I don’t mention that he could have turned on the light.

He won’t talk if he doesn’t want to. Fortunately (or not), I’m equally as stubborn. We could go back and forth like this all night.

The waitress comes to re-fill our coffee mugs, and lightning shatters the darkened sky beyond our window. The thunder again follows, more closely this time as the storm moves in. I pour sugar in my coffee, Jared drinks his black and bitter. We are silent.

Ten minutes later, we both throw money on the table, enough to cover our respective portions of the bill and a generous tip. Neither of us care to see the bill, so we leave. Jared’s hair had just dried from the earlier exposure.

I start up the car without comment from Jared, who stares out the passenger window, the same faraway look in his eyes as his character Sam has half the time. I drive slower than before-the roads are slick and this car’s not the greatest in the rain. The windshield wipers work furiously against the torrential downpour, and don’t do nearly enough to improve visibility, which is nil.

We do make it back to my apartment complex in one piece-both of us do-and still haven’t spoken to each other since leaving the diner.

Jared makes himself scarce after retrieving a Molson from my icebox, and I sit on my bed, staring at my new cell phone in my hand, staring at Sandy’s number on the LCD display, finger hovering over the green ‘call’ button to the right, weighing things in my mind.

“Hello?

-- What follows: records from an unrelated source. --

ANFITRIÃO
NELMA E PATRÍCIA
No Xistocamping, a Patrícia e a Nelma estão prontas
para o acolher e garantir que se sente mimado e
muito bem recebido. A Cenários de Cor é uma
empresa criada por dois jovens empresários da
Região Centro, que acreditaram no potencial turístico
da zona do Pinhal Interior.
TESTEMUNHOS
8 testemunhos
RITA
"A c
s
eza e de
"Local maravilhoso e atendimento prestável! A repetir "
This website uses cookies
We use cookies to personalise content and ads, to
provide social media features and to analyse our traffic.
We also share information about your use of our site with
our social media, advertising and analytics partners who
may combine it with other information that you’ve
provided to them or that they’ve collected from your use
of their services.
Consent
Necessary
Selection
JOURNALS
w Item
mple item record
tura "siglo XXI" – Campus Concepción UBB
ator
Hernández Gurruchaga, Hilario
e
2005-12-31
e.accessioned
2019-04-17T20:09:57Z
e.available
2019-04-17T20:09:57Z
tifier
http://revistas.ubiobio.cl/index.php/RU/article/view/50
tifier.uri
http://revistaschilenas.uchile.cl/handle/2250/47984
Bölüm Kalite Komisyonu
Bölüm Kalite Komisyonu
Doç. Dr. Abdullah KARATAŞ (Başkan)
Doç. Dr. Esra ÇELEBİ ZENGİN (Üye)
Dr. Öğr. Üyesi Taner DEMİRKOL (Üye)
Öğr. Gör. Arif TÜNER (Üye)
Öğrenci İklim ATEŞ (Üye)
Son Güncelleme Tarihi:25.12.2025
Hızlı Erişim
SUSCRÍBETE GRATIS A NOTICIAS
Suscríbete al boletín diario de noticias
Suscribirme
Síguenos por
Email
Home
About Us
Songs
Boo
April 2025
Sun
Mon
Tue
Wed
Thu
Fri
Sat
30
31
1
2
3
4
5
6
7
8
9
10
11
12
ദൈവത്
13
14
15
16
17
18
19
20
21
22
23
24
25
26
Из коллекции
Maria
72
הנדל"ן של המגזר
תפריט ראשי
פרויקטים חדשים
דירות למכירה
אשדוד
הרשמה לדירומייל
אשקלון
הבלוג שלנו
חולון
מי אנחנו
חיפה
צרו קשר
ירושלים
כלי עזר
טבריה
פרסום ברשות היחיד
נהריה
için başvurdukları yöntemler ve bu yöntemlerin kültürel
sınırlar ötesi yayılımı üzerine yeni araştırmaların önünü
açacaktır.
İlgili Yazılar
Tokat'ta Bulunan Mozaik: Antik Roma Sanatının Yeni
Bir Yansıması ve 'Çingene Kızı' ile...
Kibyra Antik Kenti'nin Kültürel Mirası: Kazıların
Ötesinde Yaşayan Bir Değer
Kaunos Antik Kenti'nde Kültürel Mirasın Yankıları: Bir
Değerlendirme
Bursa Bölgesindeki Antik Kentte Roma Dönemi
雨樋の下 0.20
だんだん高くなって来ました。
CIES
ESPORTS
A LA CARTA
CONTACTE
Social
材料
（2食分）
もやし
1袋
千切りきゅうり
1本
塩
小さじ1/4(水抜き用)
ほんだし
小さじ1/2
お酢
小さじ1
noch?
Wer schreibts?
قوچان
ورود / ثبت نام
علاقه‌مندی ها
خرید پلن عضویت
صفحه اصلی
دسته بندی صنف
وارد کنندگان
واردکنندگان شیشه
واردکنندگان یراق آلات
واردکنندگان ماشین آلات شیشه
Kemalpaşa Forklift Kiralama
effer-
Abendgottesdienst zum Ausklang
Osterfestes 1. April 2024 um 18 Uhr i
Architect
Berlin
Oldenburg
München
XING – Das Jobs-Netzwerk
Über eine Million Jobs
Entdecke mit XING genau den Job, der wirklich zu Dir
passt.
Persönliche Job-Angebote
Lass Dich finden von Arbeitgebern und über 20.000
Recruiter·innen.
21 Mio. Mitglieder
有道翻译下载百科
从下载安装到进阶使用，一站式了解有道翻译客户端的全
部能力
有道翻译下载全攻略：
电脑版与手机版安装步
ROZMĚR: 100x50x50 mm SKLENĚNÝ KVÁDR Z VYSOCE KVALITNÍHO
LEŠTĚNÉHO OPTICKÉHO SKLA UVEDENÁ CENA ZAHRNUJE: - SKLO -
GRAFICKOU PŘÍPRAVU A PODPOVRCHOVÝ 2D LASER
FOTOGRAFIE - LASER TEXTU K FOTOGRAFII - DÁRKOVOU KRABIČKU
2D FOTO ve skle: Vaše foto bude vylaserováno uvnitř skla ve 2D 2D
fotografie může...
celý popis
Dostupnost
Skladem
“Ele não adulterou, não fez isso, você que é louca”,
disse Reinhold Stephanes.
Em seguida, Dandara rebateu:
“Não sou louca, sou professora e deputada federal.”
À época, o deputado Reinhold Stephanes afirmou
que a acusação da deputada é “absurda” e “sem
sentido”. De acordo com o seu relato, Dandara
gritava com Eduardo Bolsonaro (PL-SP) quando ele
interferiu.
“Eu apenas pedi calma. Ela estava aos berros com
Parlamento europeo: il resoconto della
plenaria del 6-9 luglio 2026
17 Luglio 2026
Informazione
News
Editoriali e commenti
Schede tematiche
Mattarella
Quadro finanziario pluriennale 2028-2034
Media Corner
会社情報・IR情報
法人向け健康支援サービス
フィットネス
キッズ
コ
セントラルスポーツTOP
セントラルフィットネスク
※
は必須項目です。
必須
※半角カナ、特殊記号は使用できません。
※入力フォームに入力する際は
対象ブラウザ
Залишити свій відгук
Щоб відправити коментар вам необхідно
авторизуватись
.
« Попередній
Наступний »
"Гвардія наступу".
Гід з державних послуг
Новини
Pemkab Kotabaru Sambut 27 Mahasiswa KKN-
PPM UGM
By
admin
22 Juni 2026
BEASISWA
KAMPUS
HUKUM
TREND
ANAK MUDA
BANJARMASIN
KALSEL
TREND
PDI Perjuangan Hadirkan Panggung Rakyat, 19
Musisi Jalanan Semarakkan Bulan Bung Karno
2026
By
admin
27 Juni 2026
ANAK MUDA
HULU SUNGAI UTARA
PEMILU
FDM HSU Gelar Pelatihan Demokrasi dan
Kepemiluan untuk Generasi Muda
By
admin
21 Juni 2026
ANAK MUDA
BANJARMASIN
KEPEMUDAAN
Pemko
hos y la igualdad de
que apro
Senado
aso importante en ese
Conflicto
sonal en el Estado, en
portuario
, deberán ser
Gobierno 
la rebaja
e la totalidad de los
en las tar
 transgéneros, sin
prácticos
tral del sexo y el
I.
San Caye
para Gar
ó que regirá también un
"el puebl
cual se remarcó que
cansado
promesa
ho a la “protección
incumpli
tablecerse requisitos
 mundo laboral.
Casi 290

Jensen?” Her voice is sharp as glass, bitter as ever. I don’t answer her, and I’m about to hang up when her voice softens around the edges just a little. “Jensen?”

I stare at the phone in my hand, debate answering her, wonder why I ever pressed the button to call her in the first place.

Static from the storm, followed by her voice again, harsh and grating across the jumbled wireless connection. “So you know? Did he tell you, Jensen? Do you understand?” Her voice is low and forced calm and taunting all in one. She sounds evil.

Her next words all blur together and the only thing that really comes through loud and clear, harsh and as sharp as ever, is “…did he tell you how it was always your name he screamed when he came?”

I don’t say anything. I can’t. She hangs up.